Task to complete:
Please work out how many lines in the material below contain the string "lamp", and answer with that number only.

Dataset entries:

--------------------

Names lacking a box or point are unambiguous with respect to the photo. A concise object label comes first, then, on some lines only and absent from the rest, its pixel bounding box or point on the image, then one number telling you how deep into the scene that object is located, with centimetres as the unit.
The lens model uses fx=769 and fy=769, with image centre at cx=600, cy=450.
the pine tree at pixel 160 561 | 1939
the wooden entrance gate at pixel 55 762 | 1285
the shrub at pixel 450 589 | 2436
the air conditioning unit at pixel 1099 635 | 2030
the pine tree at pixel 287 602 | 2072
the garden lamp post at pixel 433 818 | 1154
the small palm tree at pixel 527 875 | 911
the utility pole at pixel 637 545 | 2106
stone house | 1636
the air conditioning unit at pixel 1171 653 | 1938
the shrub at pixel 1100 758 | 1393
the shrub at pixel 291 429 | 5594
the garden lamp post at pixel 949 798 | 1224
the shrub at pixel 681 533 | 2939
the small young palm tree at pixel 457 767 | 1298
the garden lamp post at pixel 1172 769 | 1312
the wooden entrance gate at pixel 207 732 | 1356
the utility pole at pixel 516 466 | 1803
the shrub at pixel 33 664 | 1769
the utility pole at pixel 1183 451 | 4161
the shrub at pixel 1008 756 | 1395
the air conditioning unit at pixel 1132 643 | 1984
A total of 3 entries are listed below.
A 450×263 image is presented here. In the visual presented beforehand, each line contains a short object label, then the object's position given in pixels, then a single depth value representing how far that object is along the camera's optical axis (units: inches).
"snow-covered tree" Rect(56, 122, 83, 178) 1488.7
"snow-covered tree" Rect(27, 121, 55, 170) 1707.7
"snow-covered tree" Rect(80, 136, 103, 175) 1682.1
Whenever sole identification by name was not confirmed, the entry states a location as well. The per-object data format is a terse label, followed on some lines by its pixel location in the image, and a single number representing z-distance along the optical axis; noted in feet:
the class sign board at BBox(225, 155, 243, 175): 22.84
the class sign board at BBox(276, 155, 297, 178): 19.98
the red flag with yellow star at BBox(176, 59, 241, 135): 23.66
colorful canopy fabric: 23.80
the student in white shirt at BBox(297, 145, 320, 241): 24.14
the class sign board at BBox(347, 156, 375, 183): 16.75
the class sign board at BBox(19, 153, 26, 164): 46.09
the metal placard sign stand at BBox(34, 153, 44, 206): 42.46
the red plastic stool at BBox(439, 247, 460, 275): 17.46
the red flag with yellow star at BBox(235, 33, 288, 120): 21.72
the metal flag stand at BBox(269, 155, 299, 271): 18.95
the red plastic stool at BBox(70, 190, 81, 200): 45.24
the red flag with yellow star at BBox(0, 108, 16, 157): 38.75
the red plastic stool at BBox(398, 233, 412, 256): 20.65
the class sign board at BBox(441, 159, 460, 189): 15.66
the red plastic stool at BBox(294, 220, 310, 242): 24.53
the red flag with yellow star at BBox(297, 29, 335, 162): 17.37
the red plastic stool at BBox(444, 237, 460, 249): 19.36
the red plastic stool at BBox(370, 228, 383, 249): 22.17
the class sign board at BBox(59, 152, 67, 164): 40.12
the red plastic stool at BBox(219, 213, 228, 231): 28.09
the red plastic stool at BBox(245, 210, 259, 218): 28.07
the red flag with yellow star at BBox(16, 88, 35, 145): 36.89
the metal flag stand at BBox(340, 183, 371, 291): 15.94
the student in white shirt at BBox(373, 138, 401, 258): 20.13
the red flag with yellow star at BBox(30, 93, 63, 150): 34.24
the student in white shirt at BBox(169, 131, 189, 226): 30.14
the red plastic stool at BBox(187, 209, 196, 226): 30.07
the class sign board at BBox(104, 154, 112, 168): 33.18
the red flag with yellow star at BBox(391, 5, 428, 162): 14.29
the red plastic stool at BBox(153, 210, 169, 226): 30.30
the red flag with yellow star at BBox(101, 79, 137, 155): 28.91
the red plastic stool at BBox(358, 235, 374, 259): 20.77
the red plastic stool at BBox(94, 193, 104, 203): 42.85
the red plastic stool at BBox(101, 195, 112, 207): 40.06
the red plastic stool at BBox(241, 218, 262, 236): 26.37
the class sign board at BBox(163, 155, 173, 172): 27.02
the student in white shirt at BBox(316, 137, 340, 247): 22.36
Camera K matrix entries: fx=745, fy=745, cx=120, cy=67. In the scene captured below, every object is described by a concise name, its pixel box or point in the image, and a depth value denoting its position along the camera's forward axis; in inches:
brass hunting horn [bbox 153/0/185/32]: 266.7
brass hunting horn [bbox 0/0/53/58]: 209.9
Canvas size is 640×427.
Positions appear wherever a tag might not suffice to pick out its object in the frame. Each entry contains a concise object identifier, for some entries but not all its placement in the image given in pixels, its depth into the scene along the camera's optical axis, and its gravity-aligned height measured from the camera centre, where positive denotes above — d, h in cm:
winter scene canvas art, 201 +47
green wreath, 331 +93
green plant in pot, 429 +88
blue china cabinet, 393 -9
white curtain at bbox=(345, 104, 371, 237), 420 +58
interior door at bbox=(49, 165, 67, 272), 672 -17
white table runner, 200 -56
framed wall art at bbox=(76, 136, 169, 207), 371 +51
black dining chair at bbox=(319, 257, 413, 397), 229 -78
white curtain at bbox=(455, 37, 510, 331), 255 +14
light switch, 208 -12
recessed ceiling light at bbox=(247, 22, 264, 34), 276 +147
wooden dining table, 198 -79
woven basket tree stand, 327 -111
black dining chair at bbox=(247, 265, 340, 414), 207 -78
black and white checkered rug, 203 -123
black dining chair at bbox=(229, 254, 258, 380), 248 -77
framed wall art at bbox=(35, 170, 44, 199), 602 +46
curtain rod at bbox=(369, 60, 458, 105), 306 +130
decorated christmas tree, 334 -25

--------------------

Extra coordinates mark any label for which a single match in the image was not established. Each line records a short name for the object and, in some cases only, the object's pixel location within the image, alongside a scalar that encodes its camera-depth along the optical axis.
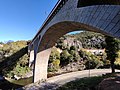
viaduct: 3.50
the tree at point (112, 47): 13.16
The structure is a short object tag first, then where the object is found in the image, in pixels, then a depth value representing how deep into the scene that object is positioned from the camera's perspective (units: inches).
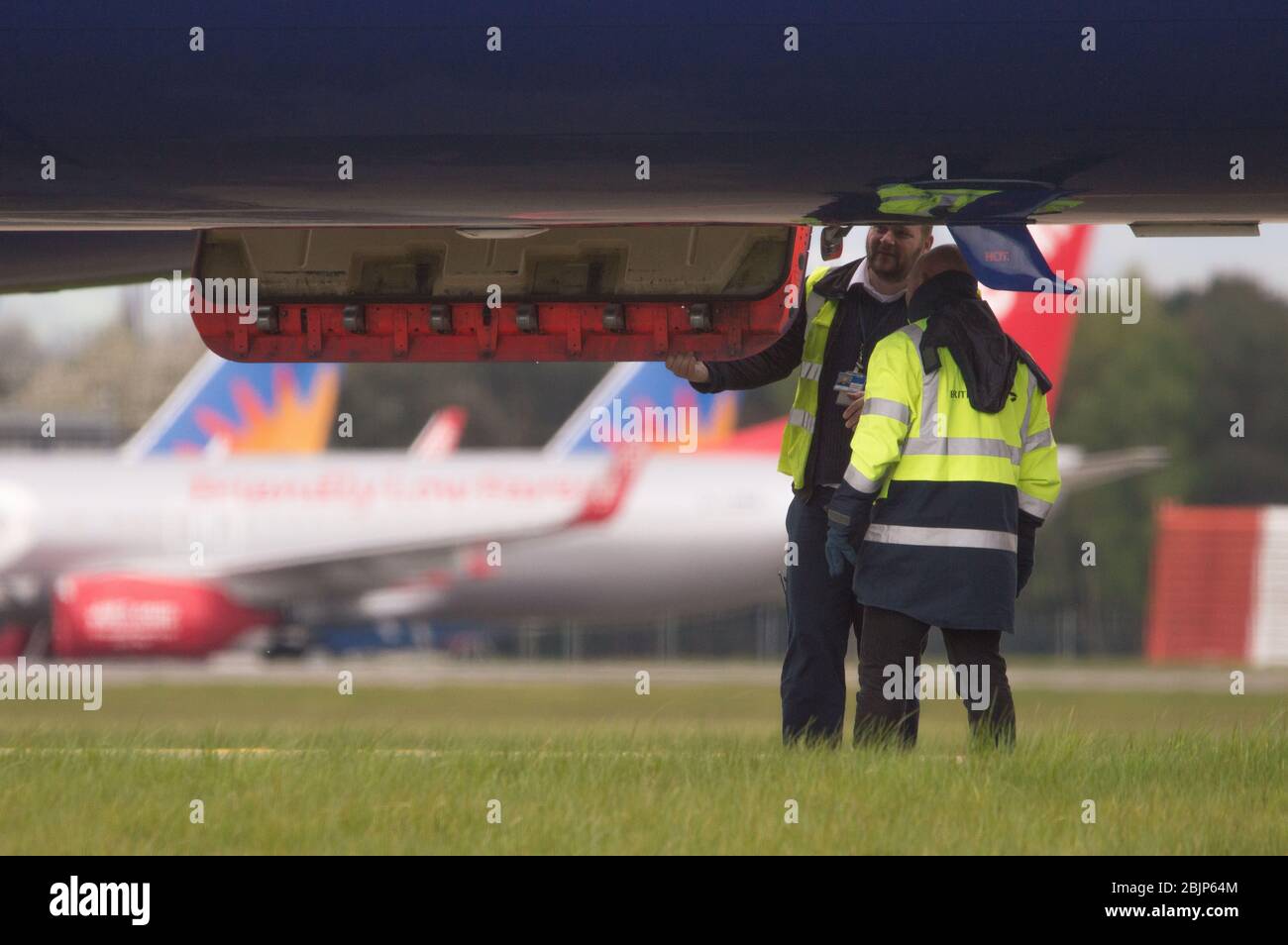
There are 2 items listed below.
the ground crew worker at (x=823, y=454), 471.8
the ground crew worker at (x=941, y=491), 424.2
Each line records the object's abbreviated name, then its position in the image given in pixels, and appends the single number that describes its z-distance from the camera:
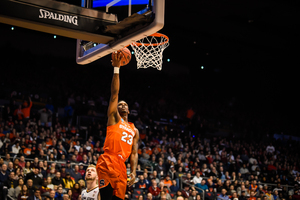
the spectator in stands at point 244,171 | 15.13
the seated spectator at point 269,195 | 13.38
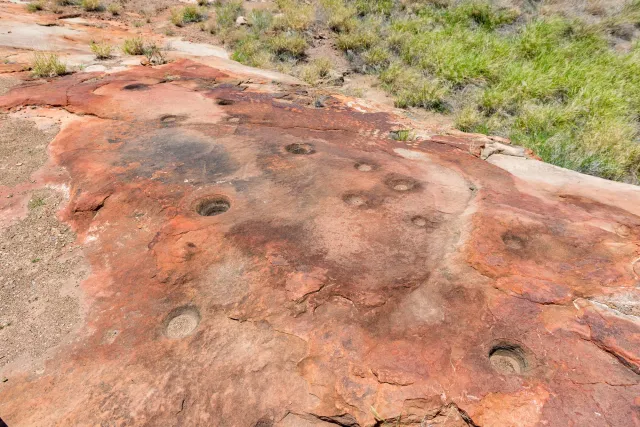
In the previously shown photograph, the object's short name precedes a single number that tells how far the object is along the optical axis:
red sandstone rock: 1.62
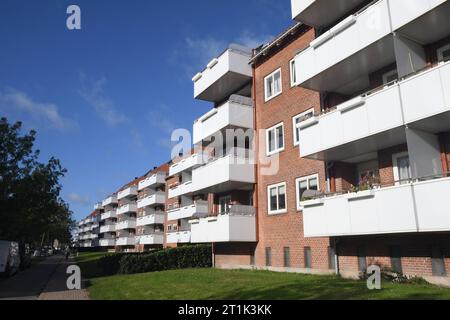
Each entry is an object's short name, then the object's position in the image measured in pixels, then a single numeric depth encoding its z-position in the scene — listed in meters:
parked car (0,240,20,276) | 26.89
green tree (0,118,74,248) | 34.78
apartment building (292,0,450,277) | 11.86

--------------------

Completed exercise:
3